Abstract
1- Introduction
2- System model
3- Q-learning-based dynamic spectrum access
4- Numerical tesults
5- Conclusions
References
Abstract
In recent years, Industrial Internet of Things (IIoT) has attracted growing attention from both academia and industry. Meanwhile, when traditional wireless sensor networks are applied to complex industrial field with high requirements for real time and robustness, how to design an efficient and practical cross-layer transmission mechanism needs to be fully investigated. In this paper, we propose a Q-learning-based dynamic spectrum access method for IIoT by introducing cognitive self-learning technical solution to solve the difficulty of distributed and ordered self-accessing for unlicensed terminals. We first devise a simplified MAC access protocol for unlicensed users to use single available channel. Then, a Qlearning-based multi-channels access scheme is raised for the unlicensed users migrating to other lower cells. The channel with most Q value will be considered to be selected. Every mobile terminals store and update their own channel lists due to distributed network mode and non-perfect sensing ability. Numerical results are provided to evaluate the performances of our proposed method on dynamic spectrum access in IIoT. Our proposed method outperforms the traditional simplified accessing methods without self-learning capability on channel usage rate and conflict probability.
Introduction
In the context of Industry 4.0, Industrial Internet of Things (IIoT) provides new driving force for the development of high efficient, low-energy, flexible and smart factories, by introducing sensing capability, cloud computing, intelligent robotics and wireless sensor networks into modern industrial environment [1–4]. An inevitable tendency toward global mobile networks that combines artificial intelligent, automation, warehousing systems and production facilities in the shape of Cyber-Physical Systems as well as cognitive IIoT emerges [5–7]. In the process of continuously sensing industrial field, exchanging control information, self-learning and adapting dynamic networks, deciding and performing transmission strategy, plenty of challenges need to be addressed. Many techniques including intelligent algorithms, deep learning, cognitive radio have been applied to enhance the robustness, accuracy and efficiency of the IIoT [8– 11]. In particular, many technical solutions which have been adopted in wireless sensor networks can be adapted to IIoT environment after being revised according to the corresponding new characteristics of IIoT [12–17]. In [12], a wireless sensor networks based on safe navigation scheme for micro flying robots in the IIoT has been raised to detect the static and dynamic obstacles in indoor environment.
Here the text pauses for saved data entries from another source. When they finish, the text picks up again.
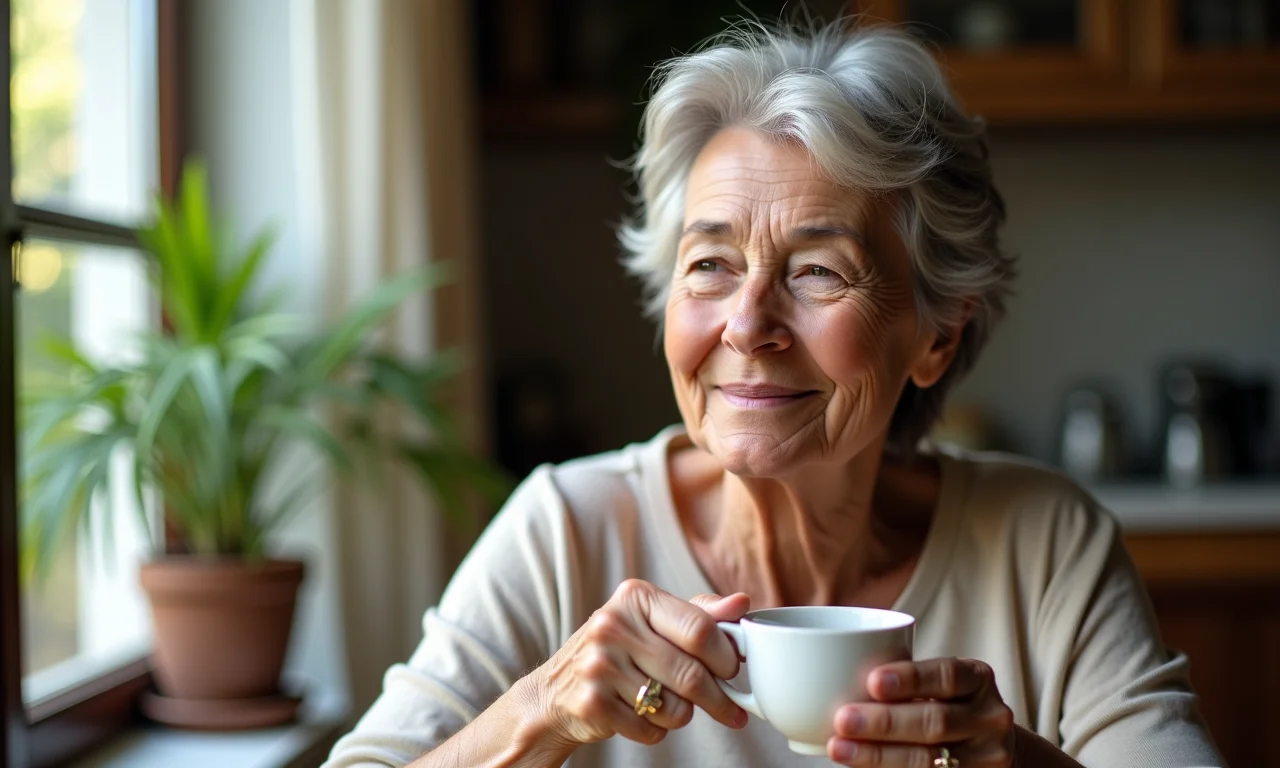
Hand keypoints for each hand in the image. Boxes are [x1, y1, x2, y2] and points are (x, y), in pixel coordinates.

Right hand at [528, 580, 750, 750]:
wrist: (555, 691)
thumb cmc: (617, 651)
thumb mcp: (653, 621)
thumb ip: (700, 613)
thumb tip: (742, 603)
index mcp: (635, 597)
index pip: (700, 629)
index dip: (726, 656)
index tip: (734, 670)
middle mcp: (613, 626)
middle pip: (692, 674)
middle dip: (719, 698)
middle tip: (730, 708)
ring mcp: (599, 665)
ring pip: (675, 708)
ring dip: (682, 716)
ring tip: (669, 705)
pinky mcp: (592, 703)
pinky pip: (651, 730)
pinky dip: (656, 731)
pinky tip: (641, 716)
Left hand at [827, 657, 1015, 766]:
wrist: (994, 747)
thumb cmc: (948, 705)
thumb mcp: (940, 685)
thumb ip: (903, 683)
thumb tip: (834, 681)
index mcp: (978, 679)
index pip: (947, 675)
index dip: (911, 678)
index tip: (872, 681)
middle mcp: (990, 717)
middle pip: (935, 721)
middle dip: (884, 722)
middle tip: (842, 719)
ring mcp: (988, 756)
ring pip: (930, 759)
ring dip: (879, 755)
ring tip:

In [13], a three-stage multi-view stacking ensemble machine learning model based on hierarchical time series feature extraction methods were designed to resolve the anomaly detection problem in IIoT. In [14], a multi-level DDoS mitigation framework were devised to defend against DDoS attacks for IIoT, which includes the edge computing level, fog computing level, and cloud computing level. In [15], the authors developed an IIoT based solution to ensure a real-time connection between products and assembly lines. The raised dynamic cycle time setting method considered the varying complexity of the product on the basis of the real-time information offered by sensor nodes and indoor positioning systems.